Start of Extracted entries

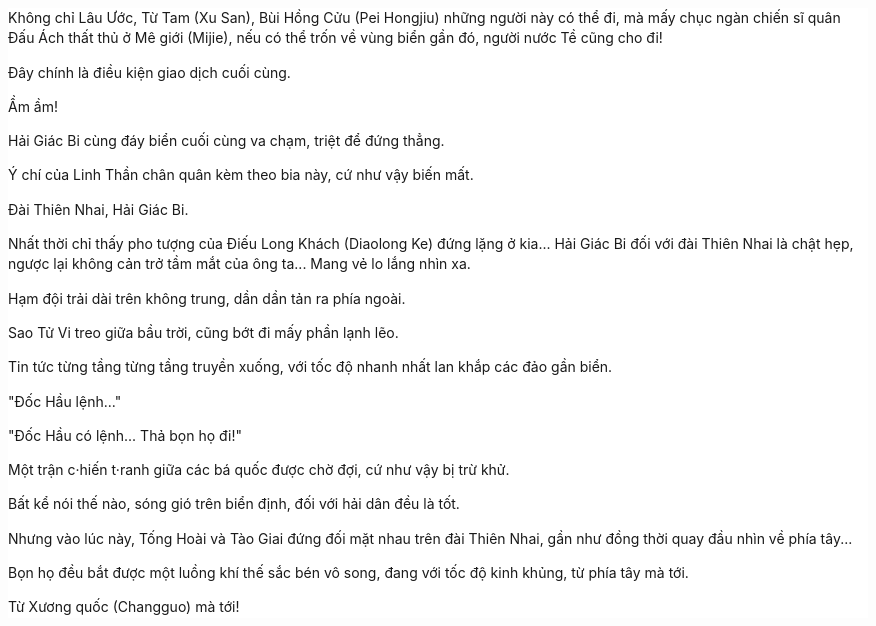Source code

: Không chỉ Lâu Ước, Từ Tam (Xu San), Bùi Hồng Cửu (Pei Hongjiu) những người này có thể đi, mà mấy chục ngàn chiến sĩ quân Đấu Ách thất thủ ở Mê giới (Mijie), nếu có thể trốn về vùng biển gần đó, người nước Tề cũng cho đi!

Đây chính là điều kiện giao dịch cuối cùng.

Ầm ầm!

Hải Giác Bi cùng đáy biển cuối cùng va chạm, triệt để đứng thẳng.

Ý chí của Linh Thần chân quân kèm theo bia này, cứ như vậy biến mất.

Đài Thiên Nhai, Hải Giác Bi.

Nhất thời chỉ thấy pho tượng của Điếu Long Khách (Diaolong Ke) đứng lặng ở kia... Hải Giác Bi đối với đài Thiên Nhai là chật hẹp, ngược lại không cản trở tầm mắt của ông ta... Mang vẻ lo lắng nhìn xa.

Hạm đội trải dài trên không trung, dần dần tản ra phía ngoài.

Sao Tử Vi treo giữa bầu trời, cũng bớt đi mấy phần lạnh lẽo.

Tin tức từng tầng từng tầng truyền xuống, với tốc độ nhanh nhất lan khắp các đảo gần biển.

"Đốc Hầu lệnh..."

"Đốc Hầu có lệnh... Thả bọn họ đi!"

Một trận c·hiến t·ranh giữa các bá quốc được chờ đợi, cứ như vậy bị trừ khử.

Bất kể nói thế nào, sóng gió trên biển định, đối với hải dân đều là tốt.

Nhưng vào lúc này, Tống Hoài và Tào Giai đứng đối mặt nhau trên đài Thiên Nhai, gần như đồng thời quay đầu nhìn về phía tây...

Bọn họ đều bắt được một luồng khí thế sắc bén vô song, đang với tốc độ kinh khủng, từ phía tây mà tới.

Từ Xương quốc (Changguo) mà tới!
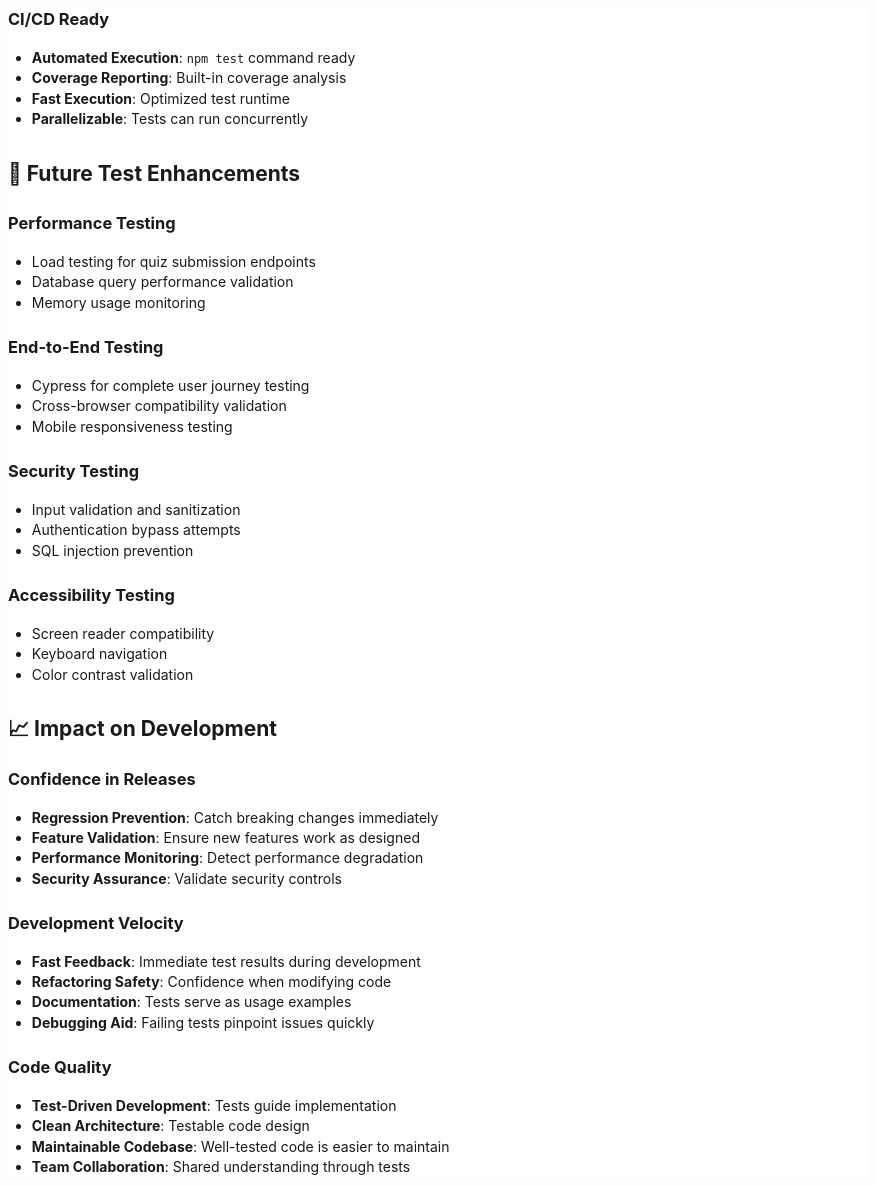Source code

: ### CI/CD Ready
- **Automated Execution**: `npm test` command ready
- **Coverage Reporting**: Built-in coverage analysis
- **Fast Execution**: Optimized test runtime
- **Parallelizable**: Tests can run concurrently

## 🔮 Future Test Enhancements

### Performance Testing
- Load testing for quiz submission endpoints
- Database query performance validation
- Memory usage monitoring

### End-to-End Testing
- Cypress for complete user journey testing
- Cross-browser compatibility validation
- Mobile responsiveness testing

### Security Testing
- Input validation and sanitization
- Authentication bypass attempts
- SQL injection prevention

### Accessibility Testing
- Screen reader compatibility
- Keyboard navigation
- Color contrast validation

## 📈 Impact on Development

### Confidence in Releases
- **Regression Prevention**: Catch breaking changes immediately
- **Feature Validation**: Ensure new features work as designed
- **Performance Monitoring**: Detect performance degradation
- **Security Assurance**: Validate security controls

### Development Velocity
- **Fast Feedback**: Immediate test results during development
- **Refactoring Safety**: Confidence when modifying code
- **Documentation**: Tests serve as usage examples
- **Debugging Aid**: Failing tests pinpoint issues quickly

### Code Quality
- **Test-Driven Development**: Tests guide implementation
- **Clean Architecture**: Testable code design
- **Maintainable Codebase**: Well-tested code is easier to maintain
- **Team Collaboration**: Shared understanding through tests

End of Extracted entries

** Instructions to follow **
All lines from the one containing "### Code Quality" to the end of the records, both ends included, should be printed exactly and on their own.

** Solved exercise **
### Code Quality
- **Test-Driven Development**: Tests guide implementation
- **Clean Architecture**: Testable code design
- **Maintainable Codebase**: Well-tested code is easier to maintain
- **Team Collaboration**: Shared understanding through tests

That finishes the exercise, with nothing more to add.